# REQUIRED WORK
a: According to the passage on federal drug sentencing, in what year did Eric Holder issue two memos on how federal prosecutors should consider mandatory minimum penalties in drug cases?
b: Quote the passage on federal drug sentencing from "The fact that" to "mandatory minimum penalty.", inclusive.

# EXCERPT TO READ
--- START ---

Last week, the United States Department of Justice (DOJ) announced that there were fewer federal drug cases brought in fiscal year 2015. Less than half of those cases triggered the severe mandatory minimum sentences that often punish low-level, non-violent drug offenders with a decade or more in federal prison, even if it’s their first offense.
I think these numbers are significant. They show that the DOJ’s recent “Smart on Crime” initiative has been working. According to the DOJ, there were nearly 5,000 fewer federal drug cases between fiscal year 2012 and fiscal year 2015 when compared to prior years. That represents a dramatic change.
The fact that fewer low-level drug offenders are facing steep mandatory minimum sentences is certainly good news. The DOJ is following through on its stated objective of addressing the persistent problem of non-violent, low-level drug offenders being prosecuted as if they were major drug traffickers.
All of this really started in 2013 when then Attorney General Eric Holder issued two memos outlining how federal prosecutors should consider the use of mandatory minimum penalties in drug cases. Mandatory minimum penalties are written into federal drug laws, so only Congress can actually get rid of them. But Mr. Holder realized that federal prosecutors have a lot of discretion in deciding which defendants to charge in federal court, and whether they should charge these defendants with a drug quantity that would trigger a mandatory minimum penalty.

--- END ---

# Page images and extracted text
--- START ---

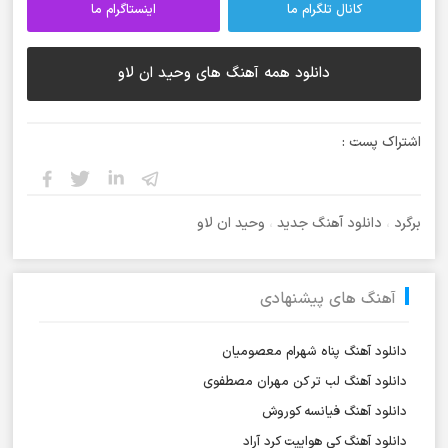
کانال تلگرام ما
اینستاگرام ما
دانلود همه آهنگ های وحید ان لاو
اشتراک پست :
برگرد
،
دانلود آهنگ جدید
،
وحید ان لاو
آهنگ های پیشنهادی
دانلود آهنگ پناه شهرام معصومیان
دانلود آهنگ لب تر کن مهران مصطفوی
دانلود آهنگ فیانسه کوروش
دانلود آهنگ کی هواییت کرد آراد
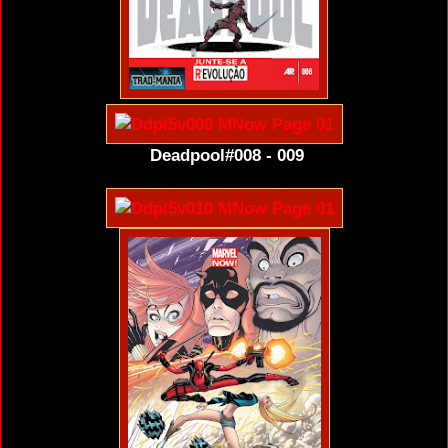
Deadpool#008 - 009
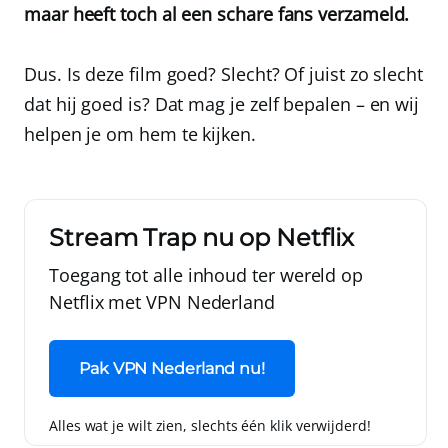
maar heeft toch al een schare fans verzameld.
Dus. Is deze film goed? Slecht? Of juist zo slecht
dat hij goed is? Dat mag je zelf bepalen – en wij
helpen je om hem te kijken.
Stream Trap nu op Netflix
Toegang tot alle inhoud ter wereld op
Netflix met
VPN Nederland
Pak VPN Nederland nu!
Alles wat je wilt zien, slechts één klik verwijderd!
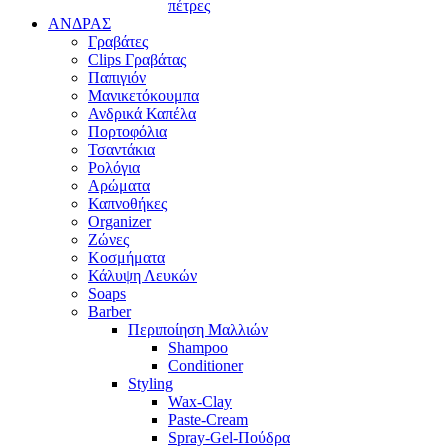
πέτρες
ΑΝΔΡΑΣ
Γραβάτες
Clips Γραβάτας
Παπιγιόν
Μανικετόκουμπα
Ανδρικά Καπέλα
Πορτοφόλια
Τσαντάκια
Ρολόγια
Αρώματα
Καπνοθήκες
Organizer
Ζώνες
Κοσμήματα
Κάλυψη Λευκών
Soaps
Barber
Περιποίηση Μαλλιών
Shampoo
Conditioner
Styling
Wax-Clay
Paste-Cream
Spray-Gel-Πούδρα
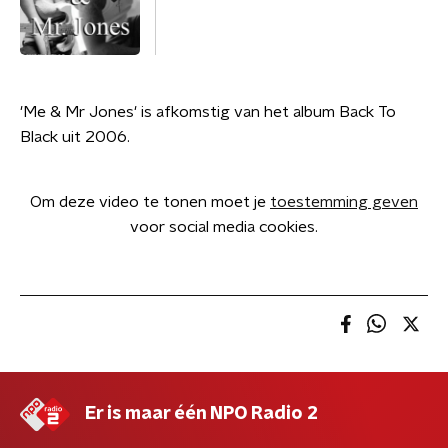
'Me & Mr Jones' is afkomstig van het album Back To
Black uit 2006.
Om deze video te tonen moet je
toestemming geven
voor social media cookies.
Er is maar één NPO Radio 2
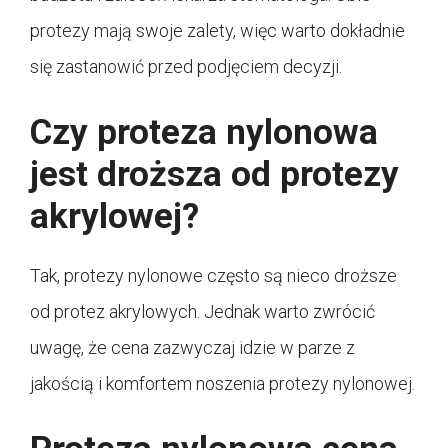
protezy mają swoje zalety, więc warto dokładnie
się zastanowić przed podjęciem decyzji.
Czy proteza nylonowa
jest droższa od protezy
akrylowej?
Tak, protezy nylonowe często są nieco droższe
od protez akrylowych. Jednak warto zwrócić
uwagę, że cena zazwyczaj idzie w parze z
jakością i komfortem noszenia protezy nylonowej.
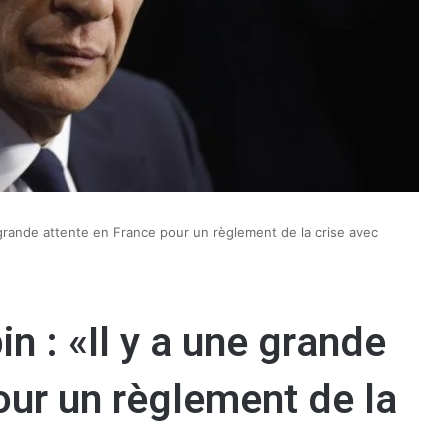
e grande attente en France pour un règlement de la crise avec
n : «Il y a une grande
our un règlement de la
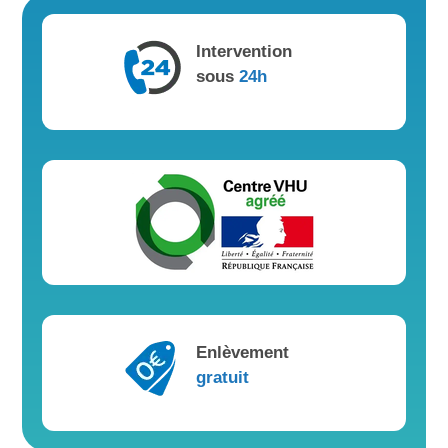
Intervention
sous
24h
Enlèvement
gratuit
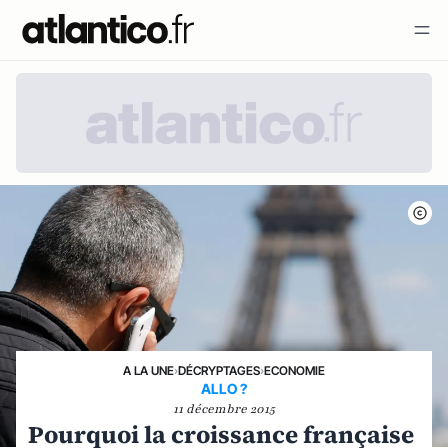
A LA UNE
›
DÉCRYPTAGES
›
ECONOMIE
ALLO ?
11 décembre 2015
Pourquoi la croissance française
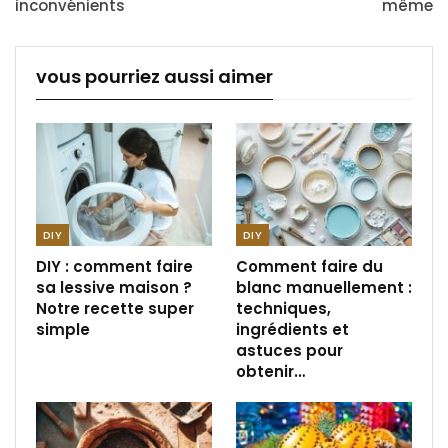
inconvénients
même
vous pourriez aussi aimer
DIY
DIY
DIY : comment faire
Comment faire du
sa lessive maison ?
blanc manuellement :
Notre recette super
techniques,
simple
ingrédients et
astuces pour
obtenir…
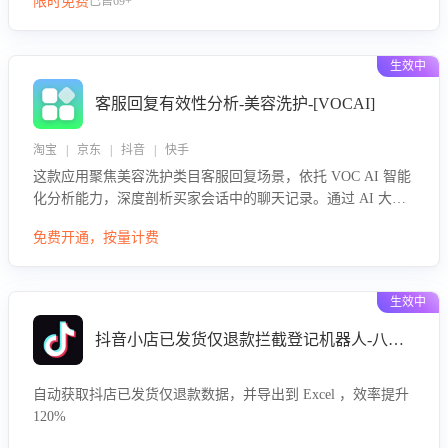
限时免费
已售69+
生效中
客服回复有效性分析-美容洗护-[VOCAI]
淘宝 | 京东 | 抖音 | 快手
这款应用聚焦美容洗护类目客服回复场景，依托 VOC AI 智能
化分析能力，深度剖析买家会话中的聊天记录。通过 AI 大模
型精准定位客服在不同场景的理解与回应难点，评判解答的有
免费开通，按量计费
效性与完整性，输出针对性改进策略，助力商家快速优化快捷
话术，提升客服接待响应率与服务质量。
生效中
抖音小店已发货仅退款拦截登记机器人-八爪鱼
自动获取抖店已发货仅退款数据，并导出到 Excel ，效率提升
120%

--- END ---

# YOUR RESPONSES
a: 2013

b:
The fact that fewer low-level drug offenders are facing steep mandatory minimum sentences is certainly good news. The DOJ is following through on its stated objective of addressing the persistent problem of non-violent, low-level drug offenders being prosecuted as if they were major drug traffickers.
All of this really started in 2013 when then Attorney General Eric Holder issued two memos outlining how federal prosecutors should consider the use of mandatory minimum penalties in drug cases. Mandatory minimum penalties are written into federal drug laws, so only Congress can actually get rid of them. But Mr. Holder realized that federal prosecutors have a lot of discretion in deciding which defendants to charge in federal court, and whether they should charge these defendants with a drug quantity that would trigger a mandatory minimum penalty.